Aquí dejé que Jamie se pusiera al timón por primera vez. Le di una clase rápida de cómo funcionaba todo, y empezó. Esta vez era la primera que había dejado que uno de mis amigos condujera el coche (con la excepción de David, quien casi había chocado en un cruce guzmanense), así que al principio estaba un poco preocupado; sin embargo, confío mucho en Jamie y pronto podía ponerme cómodo y relajarme. El único incidente que nos provocó un poco de nervios fue cuando pasamos por un control militar y le avisé a Jamie que anduviera despacio; él entró lentísimamente y parecimos muy sospechosos. Afortunadamente, después de unas explicaciones, pasamos pero estas revisiones sí son muy intimidantes. Al contrario, las “inspecciones fitosanitarias” nos dieron experiencias menos angustiosas: Jamie señaló más de una vez que siempre había abundancia de personas que vendían sombreros afuera de estas revisiones. Bromeamos con que facilitaban el contrabando de frutas o vegetales. Quién sabe, en México todo es posible.

Seguimos, y después de unas horas más en la carretera, llegamos a un lugar que se llamaba Ciudad Obregón. Es un sitio absolutamente extraño, con calles masivas de más de cuatro carriles en cada dirección, pero cero tráfico, cero gente, cero taquerías, nada, excepto fábricas grises y feas. Fuimos a Pemex y platicamos con los muchachos que trabajan allí.

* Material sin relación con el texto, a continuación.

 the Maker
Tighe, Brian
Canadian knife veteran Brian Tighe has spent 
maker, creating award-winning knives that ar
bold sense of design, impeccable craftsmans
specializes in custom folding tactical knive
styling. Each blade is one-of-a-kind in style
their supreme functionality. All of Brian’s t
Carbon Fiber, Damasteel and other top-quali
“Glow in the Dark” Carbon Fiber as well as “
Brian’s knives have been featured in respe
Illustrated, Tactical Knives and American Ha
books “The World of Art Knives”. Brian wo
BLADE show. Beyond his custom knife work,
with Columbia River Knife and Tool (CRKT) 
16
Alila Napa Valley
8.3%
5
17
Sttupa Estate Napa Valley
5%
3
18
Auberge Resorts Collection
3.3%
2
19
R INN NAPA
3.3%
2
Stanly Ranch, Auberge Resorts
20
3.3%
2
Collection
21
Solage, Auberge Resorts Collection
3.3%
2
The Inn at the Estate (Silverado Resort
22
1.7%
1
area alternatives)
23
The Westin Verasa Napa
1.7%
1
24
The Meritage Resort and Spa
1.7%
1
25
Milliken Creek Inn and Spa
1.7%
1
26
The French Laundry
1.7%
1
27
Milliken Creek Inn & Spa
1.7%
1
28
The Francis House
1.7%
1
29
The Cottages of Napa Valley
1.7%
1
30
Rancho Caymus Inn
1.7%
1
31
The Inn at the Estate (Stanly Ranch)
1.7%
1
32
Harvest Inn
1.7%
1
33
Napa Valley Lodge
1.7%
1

—“Muy tranquilo en Obregón, ¿no?” —dije.

—“Así es” —uno contestó—, “nunca pasa nada en Obregón”. Llenamos el tanque y estábamos por irnos cuando un joven me gritó:

—“Oye, ¿fuiste tú que dijiste que nunca pasa nada en Obregón?” —miré por encima de mi hombro. Me presentó una trabajadora de gasolinera, que considerablemente mejoró mi opinión de  Ciudad Obregón.

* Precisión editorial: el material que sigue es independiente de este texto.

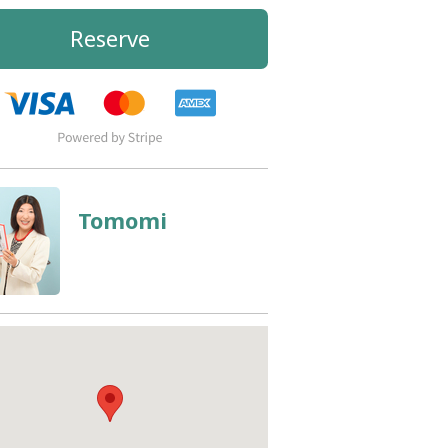
Reserve
Tomomi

Empecé a conducir nuevamente, con la meta de quedarnos en Hermosillo. Pero era de noche cuando llegamos y las luces de Hermosillo reflejaban a un gigante que nos absorbía poco a poco, así que cenamos unos tacos e iniciamos nuestra undécima hora de conducir en ese día. Antes de salir de la ciudad, encontramos nuestro primer escollo cuando el carro se cayó a un pequeño cañón en una calle lateral. No había ninguna advertencia, no había ninguna elección, excepto caernos adentro y rebotar afuera. El carro respondió amigablemente: no parecía que hubiera recibido demasiado daño y podíamos continuar. Pero qué gacho. Los baches y topes son enfadosos, pero esos que se pueden describir como cráteres en medio de la calle, me hacen sentir que existe un divino poder mexicano que quiere destruir mi coche.

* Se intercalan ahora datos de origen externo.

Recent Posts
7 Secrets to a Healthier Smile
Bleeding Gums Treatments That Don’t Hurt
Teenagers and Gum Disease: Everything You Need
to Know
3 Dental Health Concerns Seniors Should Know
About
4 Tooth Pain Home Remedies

Unas horas después, encontramos un motel bastante barato que estaba situado en  medio de la nada. A diferencia del primero éste era muy agradable. El carro se había portado impecablemente, a pesar de la adversidad y de haber recorrido más de lo planeado. Pero sabía que la prueba real llegaría al día siguiente, cuando tendríamos que cruzar el agobiante desierto y entrar a la temida región fronteriza.